Human dental pulp stem cells (hDPs) were isolated and characterized. Extraction medium was prepared from the different pulp capping materials. The hDP cytotoxicity, proliferation, and migration were examined. The odonto/osteogenic differentiation was determined by alkaline phosphatase, Von Kossa, and alizarin red s staining. Osteogenic marker gene expression was evaluated using real-time polymerase chain reaction.
ProRoot® MTA and Biodentine™ generated less cytotoxicity than DyCal® and TheraCal™ LC, which were highly toxic. The hDPs proliferated when cultured with the ProRoot® MTA and Biodentine™ extraction media. The ProRoot® MTA and Biodentine™ extraction medium induced greater cell attachment and spreading. Moreover, the hDPs cultured in the ProRoot® MTA or Biodentine™ extraction medium migrated in a similar manner to those in serum-free medium, while a marked reduction in cell migration was observed in the cells cultured in DyCal® and TheraCal™ LC extraction media. Improved mineralization was detected in hDPs maintained in ProRoot® MTA or Biodentine™ extraction medium compared with those in serum-free medium.
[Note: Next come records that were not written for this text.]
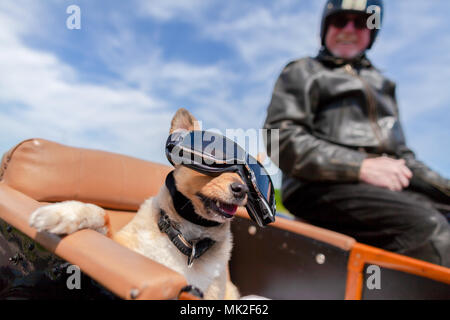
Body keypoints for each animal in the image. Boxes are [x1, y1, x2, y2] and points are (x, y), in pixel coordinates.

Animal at [28, 108, 246, 300]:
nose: (242, 189)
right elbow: (102, 215)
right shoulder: (122, 247)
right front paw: (63, 212)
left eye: (246, 174)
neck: (186, 239)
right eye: (212, 160)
This study demonstrates the favorable in vitro biocompatibility and bioactive properties of ProRoot® MTA and Biodentine™ on hDPs, suggesting their superior regenerative potential compared with DyCal® and TheraCal™.
摘要:
直接盖髓是针尖牙髓暴露的重要牙髓疗法。应用牙髓覆盖材料导致牙本质桥的形成并保护牙髓活力。这项研究的目的是比较四种牙科材料的效果,DyCal®,ProRoot®MTA,Biodentine™,和TheraCal™LC体外。
分离并表征人牙髓干细胞(hDP)。从不同的纸浆封盖材料制备提取介质。hDP的细胞毒性,扩散,和迁移进行了检查。通过碱性磷酸酶测定odto/成骨分化,冯·科萨,和茜素红s染色。使用实时聚合酶链反应评估成骨标记基因表达。
ProRoot®MTA和Biodentine™产生的细胞毒性低于DyCal®和TheraCal™LC,剧毒.当用ProRoot®MTA和Biodentine™提取培养基培养时,hDP增殖。ProRoot®MTA和Biodentine™提取培养基诱导更大的细胞附着和扩散。此外,在ProRoot®MTA或Biodentine™提取培养基中培养的hDP以与无血清培养基中相似的方式迁移,而在DyCal®和TheraCal™LC提取培养基中培养的细胞中观察到细胞迁移的显著减少。与无血清培养基中的那些相比,在ProRoot®MTA或Biodentine™提取培养基中维持的hDP中检测到改善的矿化。
本研究证明了ProRoot®MTA和Biodentine™对hDP具有良好的体外生物相容性和生物活性,表明它们与DyCal®和TheraCal™相比具有优越的再生潜力。
分离并表征人牙髓干细胞(hDP)。从不同的纸浆封盖材料制备提取介质。hDP的细胞毒性,扩散,和迁移进行了检查。通过碱性磷酸酶测定odto/成骨分化,冯·科萨,和茜素红s染色。使用实时聚合酶链反应评估成骨标记基因表达。
ProRoot®MTA和Biodentine™产生的细胞毒性低于DyCal®和TheraCal™LC,剧毒.当用ProRoot®MTA和Biodentine™提取培养基培养时,hDP增殖。ProRoot®MTA和Biodentine™提取培养基诱导更大的细胞附着和扩散。此外,在ProRoot®MTA或Biodentine™提取培养基中培养的hDP以与无血清培养基中相似的方式迁移,而在DyCal®和TheraCal™LC提取培养基中培养的细胞中观察到细胞迁移的显著减少。与无血清培养基中的那些相比,在ProRoot®MTA或Biodentine™提取培养基中维持的hDP中检测到改善的矿化。
本研究证明了ProRoot®MTA和Biodentine™对hDP具有良好的体外生物相容性和生物活性,表明它们与DyCal®和TheraCal™相比具有优越的再生潜力。